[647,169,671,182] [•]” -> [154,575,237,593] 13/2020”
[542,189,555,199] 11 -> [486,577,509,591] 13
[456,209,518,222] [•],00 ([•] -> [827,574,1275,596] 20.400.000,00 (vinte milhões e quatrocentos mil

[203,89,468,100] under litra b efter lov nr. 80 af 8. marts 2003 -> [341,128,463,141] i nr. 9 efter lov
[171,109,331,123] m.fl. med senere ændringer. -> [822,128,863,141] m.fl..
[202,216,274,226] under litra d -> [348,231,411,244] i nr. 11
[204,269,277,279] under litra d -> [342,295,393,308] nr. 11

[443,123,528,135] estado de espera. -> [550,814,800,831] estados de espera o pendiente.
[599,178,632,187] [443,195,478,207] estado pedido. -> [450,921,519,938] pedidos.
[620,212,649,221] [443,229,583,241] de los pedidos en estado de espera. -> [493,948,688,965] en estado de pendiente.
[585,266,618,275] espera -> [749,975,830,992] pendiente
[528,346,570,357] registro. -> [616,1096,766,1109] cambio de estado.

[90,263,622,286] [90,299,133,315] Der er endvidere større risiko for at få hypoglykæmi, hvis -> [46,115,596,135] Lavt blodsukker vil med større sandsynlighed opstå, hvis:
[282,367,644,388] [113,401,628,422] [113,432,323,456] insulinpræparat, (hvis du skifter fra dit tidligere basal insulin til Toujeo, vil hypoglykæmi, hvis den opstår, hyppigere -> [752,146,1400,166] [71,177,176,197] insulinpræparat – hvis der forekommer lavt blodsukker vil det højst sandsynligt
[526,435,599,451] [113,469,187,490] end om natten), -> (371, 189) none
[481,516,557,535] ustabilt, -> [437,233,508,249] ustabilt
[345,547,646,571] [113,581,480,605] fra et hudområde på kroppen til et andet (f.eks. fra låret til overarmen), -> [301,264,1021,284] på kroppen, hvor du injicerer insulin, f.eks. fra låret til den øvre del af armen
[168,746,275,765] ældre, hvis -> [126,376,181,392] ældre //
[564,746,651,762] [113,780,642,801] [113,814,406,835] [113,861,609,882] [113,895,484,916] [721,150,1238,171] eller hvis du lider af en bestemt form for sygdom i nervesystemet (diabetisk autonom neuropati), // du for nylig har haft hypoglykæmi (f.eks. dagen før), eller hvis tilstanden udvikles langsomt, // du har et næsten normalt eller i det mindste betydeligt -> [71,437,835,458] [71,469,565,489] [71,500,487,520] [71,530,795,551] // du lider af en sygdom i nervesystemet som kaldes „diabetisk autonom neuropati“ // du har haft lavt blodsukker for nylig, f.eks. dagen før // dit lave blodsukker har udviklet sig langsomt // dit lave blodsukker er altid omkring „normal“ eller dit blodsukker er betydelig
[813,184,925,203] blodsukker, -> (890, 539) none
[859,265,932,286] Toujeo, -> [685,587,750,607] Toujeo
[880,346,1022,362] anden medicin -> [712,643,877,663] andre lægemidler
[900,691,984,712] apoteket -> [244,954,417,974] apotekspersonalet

#####

PROMPT:
The lines above that hold the string "pendiente" are to be located and copied.

EXERCISE ANSWER:
[443,123,528,135] estado de espera. -> [550,814,800,831] estados de espera o pendiente.
[620,212,649,221] [443,229,583,241] de los pedidos en estado de espera. -> [493,948,688,965] en estado de pendiente.
[585,266,618,275] espera -> [749,975,830,992] pendiente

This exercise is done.